Common Sense Central is edited by WISN's Dan O'Donnell. Dan provides unique conservative commentary and analysis of stories that the mainstream media...Full Bio

 

The Author's Prank

America is built on its traditions, and at no time of the year is this more apparent than Christmas, when shared customs passed down for generations form the basis of modern celebration. But one of America’s most beloved Christmas traditions arose almost by accident.

This is the Forgotten History of the Author’s Prank.

Young Washington always wanted to be a writer. Born in New York the same week his city learned of the final British surrender that ended the Revolutionary War, he was named after his mother’s beloved general.

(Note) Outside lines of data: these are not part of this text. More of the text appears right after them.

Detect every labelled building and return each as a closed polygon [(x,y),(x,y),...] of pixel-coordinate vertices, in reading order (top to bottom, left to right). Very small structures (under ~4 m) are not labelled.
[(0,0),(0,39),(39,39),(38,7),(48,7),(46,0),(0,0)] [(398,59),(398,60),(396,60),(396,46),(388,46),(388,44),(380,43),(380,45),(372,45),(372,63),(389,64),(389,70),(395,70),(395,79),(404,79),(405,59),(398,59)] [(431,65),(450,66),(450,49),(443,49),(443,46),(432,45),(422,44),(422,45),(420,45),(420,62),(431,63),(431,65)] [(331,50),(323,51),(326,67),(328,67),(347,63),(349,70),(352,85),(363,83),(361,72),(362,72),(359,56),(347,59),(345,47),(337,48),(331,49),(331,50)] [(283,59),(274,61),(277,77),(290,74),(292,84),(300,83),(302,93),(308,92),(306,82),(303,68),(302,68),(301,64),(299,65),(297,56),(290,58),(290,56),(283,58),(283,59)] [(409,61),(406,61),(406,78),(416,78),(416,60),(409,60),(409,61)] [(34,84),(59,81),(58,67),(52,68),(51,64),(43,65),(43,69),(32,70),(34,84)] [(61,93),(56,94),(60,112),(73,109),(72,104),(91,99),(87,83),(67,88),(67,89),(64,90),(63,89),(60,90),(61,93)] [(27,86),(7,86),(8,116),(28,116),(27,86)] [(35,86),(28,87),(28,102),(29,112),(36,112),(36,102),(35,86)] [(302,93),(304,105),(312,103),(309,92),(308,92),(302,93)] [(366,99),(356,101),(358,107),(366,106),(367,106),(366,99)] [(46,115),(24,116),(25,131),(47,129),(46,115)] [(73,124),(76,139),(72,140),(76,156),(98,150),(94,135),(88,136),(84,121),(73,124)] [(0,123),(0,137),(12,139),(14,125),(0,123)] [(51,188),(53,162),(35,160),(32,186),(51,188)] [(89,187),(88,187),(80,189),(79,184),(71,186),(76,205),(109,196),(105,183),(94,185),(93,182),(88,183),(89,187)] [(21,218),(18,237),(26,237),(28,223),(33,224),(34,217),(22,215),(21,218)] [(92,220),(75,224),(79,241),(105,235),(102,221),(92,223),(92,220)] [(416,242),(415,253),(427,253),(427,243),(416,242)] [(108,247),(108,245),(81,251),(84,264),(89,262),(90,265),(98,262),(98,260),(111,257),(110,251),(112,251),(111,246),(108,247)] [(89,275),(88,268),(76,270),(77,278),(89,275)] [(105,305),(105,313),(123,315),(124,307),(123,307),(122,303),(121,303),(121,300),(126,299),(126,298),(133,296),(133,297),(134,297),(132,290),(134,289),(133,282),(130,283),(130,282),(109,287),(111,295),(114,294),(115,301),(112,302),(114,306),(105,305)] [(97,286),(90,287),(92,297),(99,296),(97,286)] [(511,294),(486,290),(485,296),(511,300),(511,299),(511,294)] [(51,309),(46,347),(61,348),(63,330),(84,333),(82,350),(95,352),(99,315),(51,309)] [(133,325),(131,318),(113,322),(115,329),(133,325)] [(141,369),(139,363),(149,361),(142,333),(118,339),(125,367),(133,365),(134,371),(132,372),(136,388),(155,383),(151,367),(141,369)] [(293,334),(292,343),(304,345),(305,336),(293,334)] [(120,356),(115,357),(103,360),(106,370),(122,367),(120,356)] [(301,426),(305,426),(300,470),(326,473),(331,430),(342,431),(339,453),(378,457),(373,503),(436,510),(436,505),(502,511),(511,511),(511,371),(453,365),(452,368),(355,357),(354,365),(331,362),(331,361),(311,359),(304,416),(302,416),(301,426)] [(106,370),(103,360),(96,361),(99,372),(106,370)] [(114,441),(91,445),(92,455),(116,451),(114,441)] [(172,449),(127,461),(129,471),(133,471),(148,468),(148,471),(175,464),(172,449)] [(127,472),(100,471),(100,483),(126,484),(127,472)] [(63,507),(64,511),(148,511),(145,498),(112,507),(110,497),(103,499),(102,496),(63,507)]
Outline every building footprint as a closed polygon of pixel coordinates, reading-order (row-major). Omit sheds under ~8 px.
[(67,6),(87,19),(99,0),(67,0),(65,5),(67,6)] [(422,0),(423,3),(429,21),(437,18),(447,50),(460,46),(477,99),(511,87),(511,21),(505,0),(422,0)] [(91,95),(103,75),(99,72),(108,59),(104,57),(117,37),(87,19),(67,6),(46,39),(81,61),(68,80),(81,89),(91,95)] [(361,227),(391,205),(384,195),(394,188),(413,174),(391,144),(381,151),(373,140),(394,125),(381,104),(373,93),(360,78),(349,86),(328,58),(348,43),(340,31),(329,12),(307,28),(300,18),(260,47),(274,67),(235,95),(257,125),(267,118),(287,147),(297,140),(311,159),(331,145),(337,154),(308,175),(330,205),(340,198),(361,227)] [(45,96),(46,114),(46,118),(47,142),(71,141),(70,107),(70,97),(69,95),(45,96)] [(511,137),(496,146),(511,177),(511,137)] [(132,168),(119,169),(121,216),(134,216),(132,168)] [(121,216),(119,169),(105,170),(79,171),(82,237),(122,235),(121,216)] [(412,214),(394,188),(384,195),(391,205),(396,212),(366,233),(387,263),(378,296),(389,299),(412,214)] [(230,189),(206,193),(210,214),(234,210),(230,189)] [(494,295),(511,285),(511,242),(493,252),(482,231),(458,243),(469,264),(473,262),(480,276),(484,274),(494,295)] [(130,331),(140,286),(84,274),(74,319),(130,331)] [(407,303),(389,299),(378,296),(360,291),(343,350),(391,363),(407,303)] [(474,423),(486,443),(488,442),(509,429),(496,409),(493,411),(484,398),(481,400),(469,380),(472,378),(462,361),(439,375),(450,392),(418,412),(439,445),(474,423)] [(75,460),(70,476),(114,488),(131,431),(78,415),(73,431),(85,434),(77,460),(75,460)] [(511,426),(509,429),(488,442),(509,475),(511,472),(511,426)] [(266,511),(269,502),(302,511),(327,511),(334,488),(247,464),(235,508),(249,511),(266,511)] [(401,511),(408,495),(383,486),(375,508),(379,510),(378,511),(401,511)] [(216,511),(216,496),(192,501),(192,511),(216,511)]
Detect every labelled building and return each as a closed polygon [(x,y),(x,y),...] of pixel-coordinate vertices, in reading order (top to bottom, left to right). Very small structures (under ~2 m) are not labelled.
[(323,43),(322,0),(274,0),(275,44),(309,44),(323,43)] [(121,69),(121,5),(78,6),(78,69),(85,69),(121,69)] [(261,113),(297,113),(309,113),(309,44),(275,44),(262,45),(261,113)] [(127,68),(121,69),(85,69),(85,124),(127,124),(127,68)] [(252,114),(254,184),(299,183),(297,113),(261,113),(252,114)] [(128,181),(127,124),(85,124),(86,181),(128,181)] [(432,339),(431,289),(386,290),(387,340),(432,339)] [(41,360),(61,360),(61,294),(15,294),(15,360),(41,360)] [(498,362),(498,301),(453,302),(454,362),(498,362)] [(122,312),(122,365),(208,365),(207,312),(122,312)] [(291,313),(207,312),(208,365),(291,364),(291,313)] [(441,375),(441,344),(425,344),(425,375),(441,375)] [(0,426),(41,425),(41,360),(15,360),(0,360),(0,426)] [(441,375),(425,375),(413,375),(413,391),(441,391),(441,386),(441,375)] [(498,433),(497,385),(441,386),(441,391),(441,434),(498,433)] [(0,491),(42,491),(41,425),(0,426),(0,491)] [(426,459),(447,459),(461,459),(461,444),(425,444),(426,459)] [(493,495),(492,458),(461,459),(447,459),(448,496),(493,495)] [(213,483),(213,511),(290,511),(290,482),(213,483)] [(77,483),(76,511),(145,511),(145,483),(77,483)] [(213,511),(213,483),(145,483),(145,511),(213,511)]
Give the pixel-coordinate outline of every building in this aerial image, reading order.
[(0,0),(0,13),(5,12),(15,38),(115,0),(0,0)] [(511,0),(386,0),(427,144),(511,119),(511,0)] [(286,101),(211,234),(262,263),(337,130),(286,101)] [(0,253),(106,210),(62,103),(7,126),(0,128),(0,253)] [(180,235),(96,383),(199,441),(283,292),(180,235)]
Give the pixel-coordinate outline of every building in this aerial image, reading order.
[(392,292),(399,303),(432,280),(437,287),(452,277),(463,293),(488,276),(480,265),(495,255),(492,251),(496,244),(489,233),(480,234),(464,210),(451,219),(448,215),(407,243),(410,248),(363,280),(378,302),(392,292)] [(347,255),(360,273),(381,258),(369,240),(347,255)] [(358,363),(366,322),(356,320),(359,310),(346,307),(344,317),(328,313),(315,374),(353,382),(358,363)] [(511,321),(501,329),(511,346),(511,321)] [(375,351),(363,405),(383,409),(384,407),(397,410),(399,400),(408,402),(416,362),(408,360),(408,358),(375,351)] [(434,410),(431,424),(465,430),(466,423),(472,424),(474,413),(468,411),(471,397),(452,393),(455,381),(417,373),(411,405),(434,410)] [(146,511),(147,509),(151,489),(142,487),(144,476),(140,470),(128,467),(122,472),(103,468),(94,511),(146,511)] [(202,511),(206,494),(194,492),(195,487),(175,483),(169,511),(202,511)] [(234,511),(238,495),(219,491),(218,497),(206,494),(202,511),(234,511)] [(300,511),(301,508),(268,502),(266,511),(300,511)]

Yet amid the fervent excitement of creating a new nation, young Washington preferred to escape to the adventure and mystery of his favorite English novels. He longed to write fiction and tell fantastical tales about America, especially the colony of New York he so adored.

Washington’s parents encouraged his writing, but were sensible enough to push him to pursue a career in the law just in case. A year after barely passing his bar examination, though, Washington grew tired of the tedium of his law practice and again dreamed of escaping to worlds of fantasy that he created.

He founded a satirical literary magazine in 1807 and even penned an essay giving New York City the nickname “Gotham,” from an old Anglo-Saxon word meaning “Goat’s Town.” His reputation as a writer was growing, but he still longed to write something bigger, something more fantastical.

In 1809, he authored his first book, a satirical look at his city entitled, “A History of New York: From the Beginning of the World to the End of the Dutch Dynasty.” But he didn’t publish it under his own name; he used the pseudonym Diedrich Knickerbocker. Shortly before the novel was to be published, Washington sought some publicity by taking out missing persons ads in several New York newspapers.

The prominent historian, Diedrich Knickerbocker, the ad explained, had vanished under mysterious circumstances from his hotel room in the city. All that was left of him was an unpublished manuscript that the hotel’s owner threatened to publish himself if Knickerbocker didn’t return and pay his bill.

The ads caused a sensation. Who was this famous historian and what did his manuscript say? An entire city wanted to know.

When Knickerbocker’s manuscript was finally published, it was an immediate blockbuster hit; so influencing New York’s culture that its inhabitants started referring to themselves as Knickerbockers. A century later, this nickname was even assigned to New York’s professional basketball team.

But New Yorkers were particularly enamored with Washington’s fantastical story of how the city was created. St. Nicholas, you see, came to its Dutch founder in a dream and told him where to build.

“The good St. Nicholas came riding over the tops of the trees, in that self-same wagon wherein he brings his yearly presents to children,” he wrote. And he descended hard by where the heroes of Communipaw had made their late repast. And he lit his pipe by the fire, and sat himself down and smoked; and as he smoked the smoke from his pipe ascended into the air, and spread like a cloud overhead.”

St. Nicholas himself designated where New York City should stand, and it should spread as wide as the clouds of his pipe smoke over the treetops.

New Yorkers loved the story and were fascinated by the Dutch tradition in which St. Nicholas brought toys to children each year. They took up the tradition themselves, and St. Nicholas started bringing presents to New York’s children each year on the day Washington’s novel was published—the day St. Nicholas still comes today, December 6th.

Young Washington Irving was soon revealed to be the author of the “Knickerbocker’s History of New York,” and his name became world-famous with the publication of his short stories “The Legend of Sleepy Hollow” and “Rip Van Winkle,” which appeared in a collection of his essays entitled “The Sketch Book of Geoffrey Crayon, Gentleman.”

While these two stories were the most popular, the most influential in the book were four essays he wrote about Christmas, in which he described celebrations of Christmas Eve, Christmas Day, and Christmas Dinner in the old tradition. People loved them and incorporated them in their own celebrations. Christmas, which for years hadn’t been a big holiday in America, was on its way to becoming the nation’s biggest holiday.

And several decades later, when another author, Clement C. Moore, adapted Washington’s description of St. Nicholas into his own work, “A Visit from St. Nicholas,” the beloved saint, who also became known as Santa Claus, started delivering gifts to children on Christmas Eve.

It became one of America’s most beloved Christmas traditions, if not its most beloved tradition, and in a very real way, it all began with Washington Irving’s prank.